Denard Span went 6-for-12 with two walks, providing a solo homer and RBI single in Game 1 and an RBI double in Game 2.

Bryce Harper went 4-for-10 with three walks, blasting a two-run homer and a double in Game 2 and a double in Game 3.  I did not like Harper and then Matt Williams getting ejected in the top of the seventh of Game 3 after Harper struck out on a check-swing-that-wasn’t (you want your best batter to have the discipline to not get booted from a close game), but it’s hard to be too critical of Harper these days given the National League-leading 1.119 OPS he exited this series with.  Also, the man who replaced Harper in Game 3, Michael Taylor, smacked a go-ahead grand slam in the top of the ninth.

Yunel Escobar had five singles in Game 1, giving him two five-hit games over seven games off totaling zero five-hit games over his first 1,096 career games.

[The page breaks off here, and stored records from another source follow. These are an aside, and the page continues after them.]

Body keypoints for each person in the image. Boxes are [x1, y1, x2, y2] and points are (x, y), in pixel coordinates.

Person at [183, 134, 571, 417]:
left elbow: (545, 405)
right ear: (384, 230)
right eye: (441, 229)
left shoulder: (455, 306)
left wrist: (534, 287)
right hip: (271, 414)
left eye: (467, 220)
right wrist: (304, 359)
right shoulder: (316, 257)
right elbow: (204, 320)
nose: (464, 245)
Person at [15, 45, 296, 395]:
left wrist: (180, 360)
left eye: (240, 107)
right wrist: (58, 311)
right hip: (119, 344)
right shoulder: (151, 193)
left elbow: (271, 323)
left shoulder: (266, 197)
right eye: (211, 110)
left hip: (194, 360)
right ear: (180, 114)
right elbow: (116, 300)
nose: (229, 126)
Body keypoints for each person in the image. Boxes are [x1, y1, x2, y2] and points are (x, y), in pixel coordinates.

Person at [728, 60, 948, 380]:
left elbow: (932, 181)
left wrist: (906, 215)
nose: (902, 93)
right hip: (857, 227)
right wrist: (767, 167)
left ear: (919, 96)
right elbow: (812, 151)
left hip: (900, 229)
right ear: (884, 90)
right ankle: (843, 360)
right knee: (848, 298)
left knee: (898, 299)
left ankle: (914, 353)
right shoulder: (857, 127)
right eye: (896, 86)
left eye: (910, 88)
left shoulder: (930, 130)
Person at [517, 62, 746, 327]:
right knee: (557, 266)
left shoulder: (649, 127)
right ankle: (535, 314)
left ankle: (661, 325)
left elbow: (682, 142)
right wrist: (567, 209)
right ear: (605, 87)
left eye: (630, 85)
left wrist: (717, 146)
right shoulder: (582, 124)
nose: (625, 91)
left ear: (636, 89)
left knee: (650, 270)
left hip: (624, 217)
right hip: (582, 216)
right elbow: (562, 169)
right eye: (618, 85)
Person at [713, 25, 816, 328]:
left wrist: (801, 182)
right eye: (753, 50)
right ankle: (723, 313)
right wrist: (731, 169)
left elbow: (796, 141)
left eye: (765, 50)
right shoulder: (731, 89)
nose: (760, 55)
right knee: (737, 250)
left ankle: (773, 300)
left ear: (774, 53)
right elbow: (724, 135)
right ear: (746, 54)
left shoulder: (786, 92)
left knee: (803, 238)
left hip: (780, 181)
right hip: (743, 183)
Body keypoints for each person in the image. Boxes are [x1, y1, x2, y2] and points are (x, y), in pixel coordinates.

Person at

3. Max Scherzer’s Game 1 start – Scherzer allowed one run in seven innings, lowering his ERA to 1.99 and WHIP to 0.93 over seven starts this season.

4. Clint Robinson pitching in Game 2 – The 30-year-old rookie reserve outfielder/first baseman tossed a scoreless eighth inning, marking the first time that a position player pitched for the Nats since the franchise came to D.C. for the 2005 season.

What I didn’t like:

1. Stephen Strasburg’s start in Game 2 – Strasburg, coming off lasting just three innings due to discomfort underneath his right shoulder blade in a 2-1 loss to Miami on May 5, allowed eight runs (seven earned) in 3 1/3 innings on eight hits (including two homers) and a walk.  He also committed an error during the Diamondbacks’ five-run fourth.

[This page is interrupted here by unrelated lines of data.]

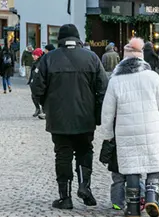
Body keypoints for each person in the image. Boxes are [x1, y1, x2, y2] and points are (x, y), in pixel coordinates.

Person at [31, 24, 108, 210]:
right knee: (84, 150)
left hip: (58, 118)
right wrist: (97, 114)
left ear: (60, 40)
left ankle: (65, 197)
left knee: (63, 154)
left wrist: (46, 105)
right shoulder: (92, 58)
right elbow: (103, 89)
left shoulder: (48, 59)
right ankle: (84, 185)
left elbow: (36, 88)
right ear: (78, 38)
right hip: (85, 116)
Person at [99, 37, 159, 217]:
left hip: (126, 131)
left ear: (124, 58)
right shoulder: (153, 77)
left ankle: (133, 207)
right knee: (153, 165)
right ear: (141, 58)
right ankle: (151, 197)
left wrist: (107, 134)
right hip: (152, 129)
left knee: (131, 167)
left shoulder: (116, 80)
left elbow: (107, 112)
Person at [27, 48, 45, 119]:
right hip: (34, 82)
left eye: (35, 55)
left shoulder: (41, 62)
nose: (33, 56)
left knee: (40, 97)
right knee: (33, 96)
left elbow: (37, 73)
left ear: (39, 55)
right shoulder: (35, 62)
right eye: (33, 55)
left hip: (39, 83)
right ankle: (38, 109)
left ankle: (43, 110)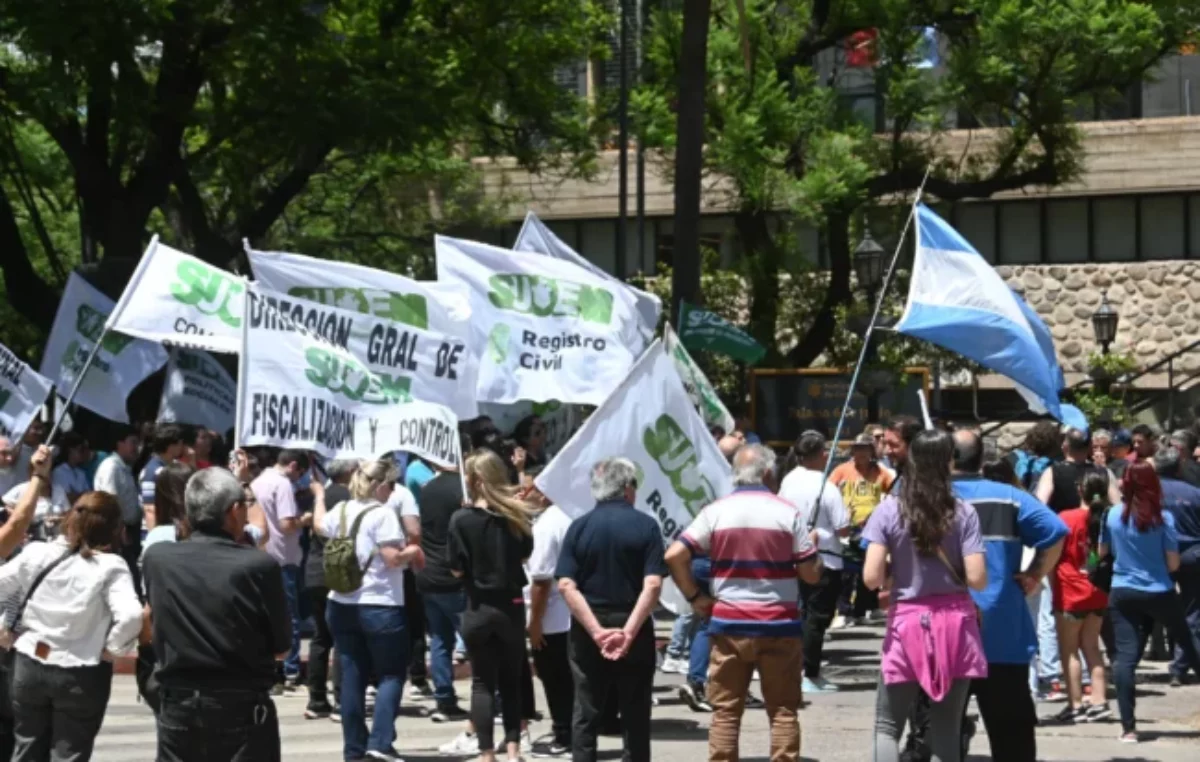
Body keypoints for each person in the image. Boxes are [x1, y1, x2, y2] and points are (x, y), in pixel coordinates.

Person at [665, 444, 821, 762]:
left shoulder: (715, 512)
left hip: (729, 625)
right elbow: (811, 575)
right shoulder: (787, 512)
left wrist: (696, 597)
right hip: (779, 625)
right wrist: (813, 549)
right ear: (767, 473)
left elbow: (674, 555)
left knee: (726, 711)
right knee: (782, 710)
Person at [143, 467, 291, 761]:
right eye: (245, 506)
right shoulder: (259, 566)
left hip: (179, 703)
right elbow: (282, 647)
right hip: (241, 705)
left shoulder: (157, 558)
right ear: (234, 510)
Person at [863, 429, 988, 762]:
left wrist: (896, 570)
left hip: (907, 622)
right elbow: (976, 578)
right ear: (949, 461)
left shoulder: (888, 510)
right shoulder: (964, 512)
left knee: (888, 725)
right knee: (947, 724)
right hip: (956, 624)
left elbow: (871, 577)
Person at [0, 491, 143, 762]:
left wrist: (5, 629)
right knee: (70, 753)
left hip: (29, 662)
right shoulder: (111, 566)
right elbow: (132, 615)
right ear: (114, 528)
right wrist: (112, 649)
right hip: (81, 671)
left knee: (27, 746)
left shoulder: (37, 552)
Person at [950, 431, 1067, 760]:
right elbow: (1056, 531)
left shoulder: (925, 496)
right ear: (981, 460)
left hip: (941, 633)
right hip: (1001, 632)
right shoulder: (1009, 497)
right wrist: (1035, 574)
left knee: (935, 733)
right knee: (1012, 736)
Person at [556, 457, 665, 762]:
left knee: (586, 709)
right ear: (628, 488)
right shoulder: (646, 525)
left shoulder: (579, 527)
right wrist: (629, 632)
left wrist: (597, 631)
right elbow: (653, 585)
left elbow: (566, 585)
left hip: (588, 625)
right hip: (634, 621)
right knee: (635, 709)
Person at [317, 458, 423, 762]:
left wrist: (318, 496)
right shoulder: (383, 514)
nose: (393, 490)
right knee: (391, 674)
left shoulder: (341, 511)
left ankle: (354, 749)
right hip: (380, 604)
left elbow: (319, 525)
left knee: (352, 677)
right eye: (391, 484)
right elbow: (393, 558)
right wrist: (412, 551)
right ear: (379, 485)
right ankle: (380, 742)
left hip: (341, 603)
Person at [446, 450, 538, 762]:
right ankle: (513, 749)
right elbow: (525, 555)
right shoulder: (516, 516)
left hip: (477, 605)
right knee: (511, 681)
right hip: (511, 605)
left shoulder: (461, 519)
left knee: (482, 684)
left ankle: (487, 753)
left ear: (473, 481)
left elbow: (456, 570)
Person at [1100, 460, 1200, 742]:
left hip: (1122, 591)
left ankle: (1128, 727)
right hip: (1159, 590)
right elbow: (1172, 563)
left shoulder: (1112, 515)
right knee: (1188, 642)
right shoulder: (1163, 519)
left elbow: (1103, 551)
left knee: (1125, 659)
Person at [775, 430, 849, 693]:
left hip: (791, 557)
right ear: (822, 454)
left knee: (801, 612)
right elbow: (842, 527)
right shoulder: (826, 486)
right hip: (823, 560)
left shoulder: (787, 481)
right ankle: (809, 671)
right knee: (817, 617)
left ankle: (803, 668)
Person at [1046, 469, 1112, 725]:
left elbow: (1055, 552)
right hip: (1097, 589)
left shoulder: (1066, 518)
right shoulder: (1106, 518)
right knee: (1093, 646)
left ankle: (1075, 704)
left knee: (1069, 650)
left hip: (1070, 589)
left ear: (1079, 490)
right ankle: (1100, 700)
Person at [521, 466, 575, 757]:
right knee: (571, 679)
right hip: (575, 615)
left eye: (529, 488)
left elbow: (541, 580)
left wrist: (534, 623)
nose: (524, 494)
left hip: (553, 618)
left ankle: (564, 736)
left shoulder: (547, 525)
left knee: (555, 679)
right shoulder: (572, 515)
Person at [251, 448, 315, 691]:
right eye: (300, 473)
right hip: (284, 555)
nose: (299, 478)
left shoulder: (258, 481)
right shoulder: (283, 485)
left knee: (266, 615)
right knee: (289, 616)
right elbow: (287, 524)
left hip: (262, 553)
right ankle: (291, 670)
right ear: (293, 466)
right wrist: (305, 520)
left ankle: (273, 667)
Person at [417, 459, 472, 725]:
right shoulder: (463, 488)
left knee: (440, 640)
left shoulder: (427, 488)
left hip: (429, 573)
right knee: (475, 639)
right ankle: (493, 699)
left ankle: (444, 699)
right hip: (454, 575)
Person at [305, 458, 357, 720]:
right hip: (336, 571)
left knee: (320, 637)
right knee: (342, 639)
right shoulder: (350, 497)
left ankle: (316, 699)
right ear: (349, 472)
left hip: (314, 570)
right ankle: (341, 700)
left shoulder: (320, 495)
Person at [830, 433, 895, 628]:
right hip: (847, 527)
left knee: (870, 567)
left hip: (872, 528)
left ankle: (863, 609)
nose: (861, 453)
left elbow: (892, 493)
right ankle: (843, 610)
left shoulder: (881, 472)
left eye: (865, 449)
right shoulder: (841, 470)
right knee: (847, 571)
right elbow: (829, 492)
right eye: (858, 449)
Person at [1153, 447, 1200, 687]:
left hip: (1158, 556)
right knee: (1192, 611)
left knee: (1158, 607)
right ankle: (1180, 665)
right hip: (1192, 555)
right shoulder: (1194, 493)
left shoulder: (1148, 494)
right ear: (1179, 466)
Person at [93, 427, 143, 584]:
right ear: (119, 444)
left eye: (138, 443)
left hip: (129, 529)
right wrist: (121, 531)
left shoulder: (125, 468)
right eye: (133, 443)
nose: (137, 448)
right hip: (116, 531)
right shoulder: (111, 466)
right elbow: (110, 501)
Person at [1035, 428, 1119, 513]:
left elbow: (1039, 506)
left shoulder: (1051, 472)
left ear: (1065, 446)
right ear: (1090, 446)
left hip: (1063, 524)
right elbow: (1118, 507)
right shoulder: (1105, 472)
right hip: (1095, 524)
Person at [1, 458, 70, 541]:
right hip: (28, 539)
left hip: (55, 538)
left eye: (47, 472)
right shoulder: (22, 489)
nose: (45, 476)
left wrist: (59, 520)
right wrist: (19, 517)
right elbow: (3, 508)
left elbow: (68, 515)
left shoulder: (58, 490)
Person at [882, 416, 923, 489]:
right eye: (885, 443)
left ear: (912, 444)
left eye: (893, 445)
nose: (886, 451)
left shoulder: (923, 483)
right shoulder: (900, 476)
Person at [51, 432, 91, 505]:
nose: (85, 453)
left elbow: (90, 496)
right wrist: (83, 494)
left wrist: (76, 495)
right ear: (70, 450)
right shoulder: (59, 472)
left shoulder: (81, 473)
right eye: (81, 449)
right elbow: (66, 498)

The numbers on Strasburg over seven starts this season aren’t pretty.  He has a 6.06 ERA and 1.71 WHIP.  He has a strikeout percentage (strikeouts divided by total batters faced) of 20.6 percent, far below his previous season averages.

So what’s wrong with Strasburg?

It’s possible that his health is the biggest issue, as when asked after the game if his back felt fine he said, “Yeah, it’s good enough.”

It’s also possible his mechanics are to blame, as his location has been off (six of the eight hits he gave up in this game came on pitches in the upper half of the strike zone).

And it’s possible that Strasburg’s oft-discussed mental makeup is still a problem.  He gave up a three-run homer to Mark Trumbo two batters after committing that error.  Wilson Ramos on Strasburg after Game 2: “I think he’s thinking too much.  You can’t go out and think too much.  I think that’s what’s happening with him right now…I don’t know what was happening with him.  It was really different on the mound from the bullpen.”

But it’s also possible that Strasburg has simply been the victim of bad luck.  Batters facing Strasburg have a batting average on balls in play (BABIP) so far this season of .398, far above the accepted industry average of .300.  In other words, balls that were landing near fielders last season may simply be landing in no-man’s land this season.

Strasburg’s velocity has been fine.  He registered an ERA+ of 126 (100 is average) each of the previous two seasons.   He has been a very good pitcher and should be expected this season to ultimately revert to his track record.

Also, look up what the Dodgers’ Clayton Kershaw has done so far this season.  Strasburg isn’t the only quality starting pitcher who is struggling.

2. Gio Gonzalez’s start in Game 3 – Gio allowed five runs in five innings on nine hits and two walks.  Williams was so agitated at one point with Gio or the infield or both that the manager let everyone have it during a rare mound visit that did not result in a pitching change.

3. The defense in Game 3 – Jayson Werth committed a throwing error during the Diamondbacks’ one-run second.  Ian Desmond committed an error during the Diamondbacks’ three-run third and then had another error during their one-run eighth.   

4. The bullpen – Nats relievers combined to allow seven runs in 10 2/3 innings on 14 hits and six walks.  Sammy Solis and Matt Grace combined to allow six runs in 2 2/3 innings in Game 2.